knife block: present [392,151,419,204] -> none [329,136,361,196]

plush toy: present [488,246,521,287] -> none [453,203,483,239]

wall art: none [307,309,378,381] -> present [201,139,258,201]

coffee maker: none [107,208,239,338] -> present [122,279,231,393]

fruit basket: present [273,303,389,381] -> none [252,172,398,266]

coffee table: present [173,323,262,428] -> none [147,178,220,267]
* * *
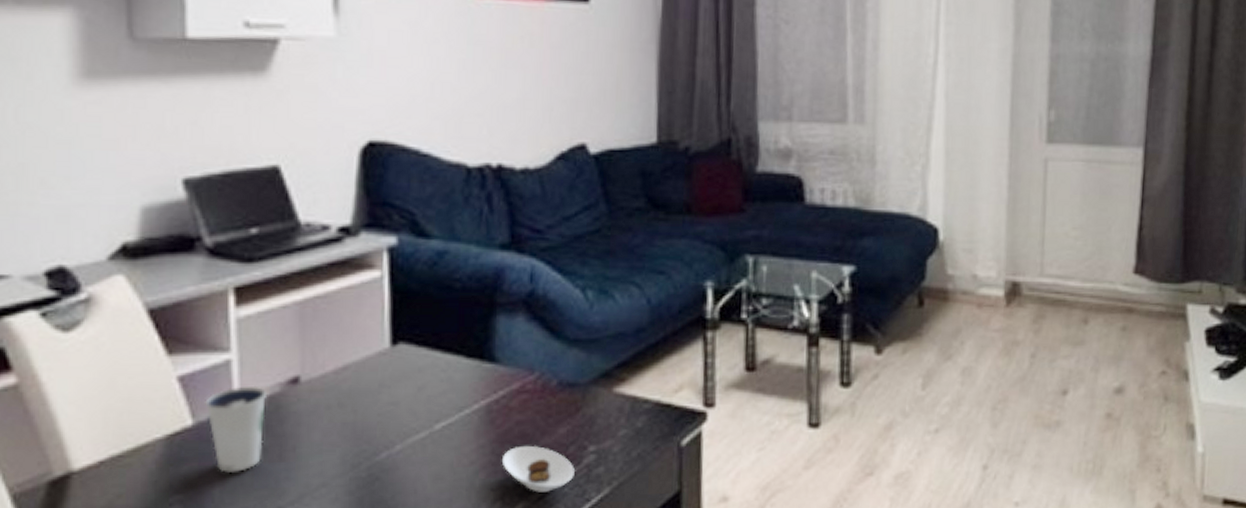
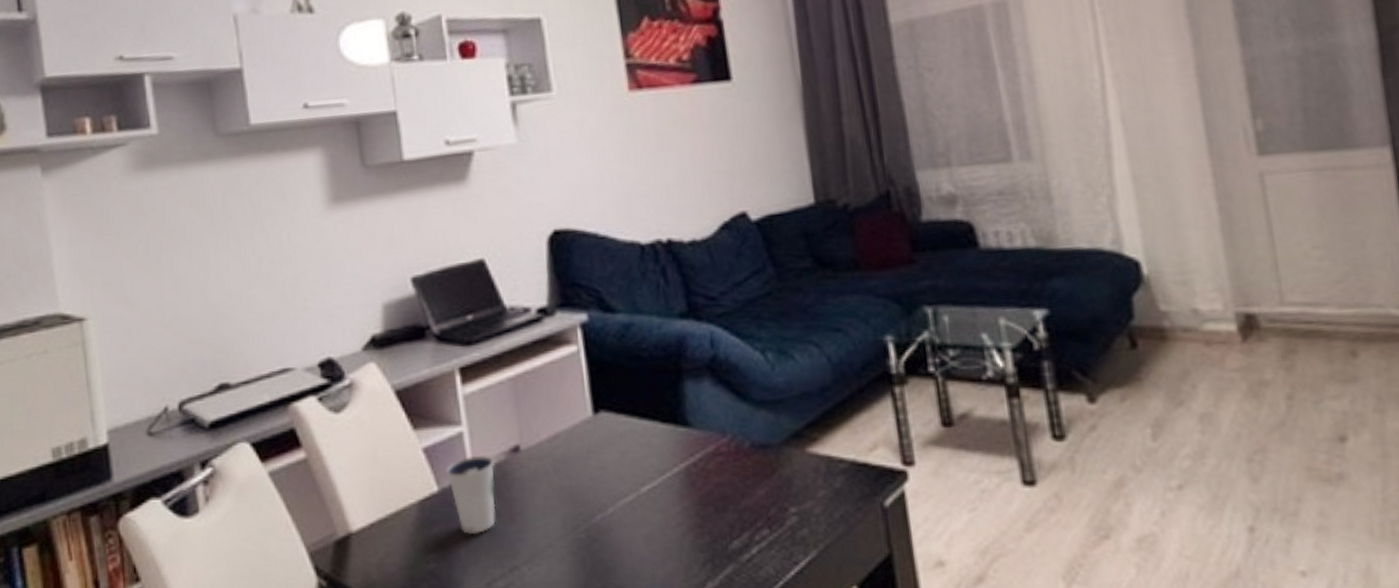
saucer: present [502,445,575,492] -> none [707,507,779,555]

== Directions ==
Go through the listing above and write out exactly the lines starting with the one holding "knife block: present" and running through the one holding "coffee maker: none", ends included, and no others.

== Reply to the task ==
knife block: present [392,151,419,204] -> none [329,136,361,196]

plush toy: present [488,246,521,287] -> none [453,203,483,239]

wall art: none [307,309,378,381] -> present [201,139,258,201]

coffee maker: none [107,208,239,338] -> present [122,279,231,393]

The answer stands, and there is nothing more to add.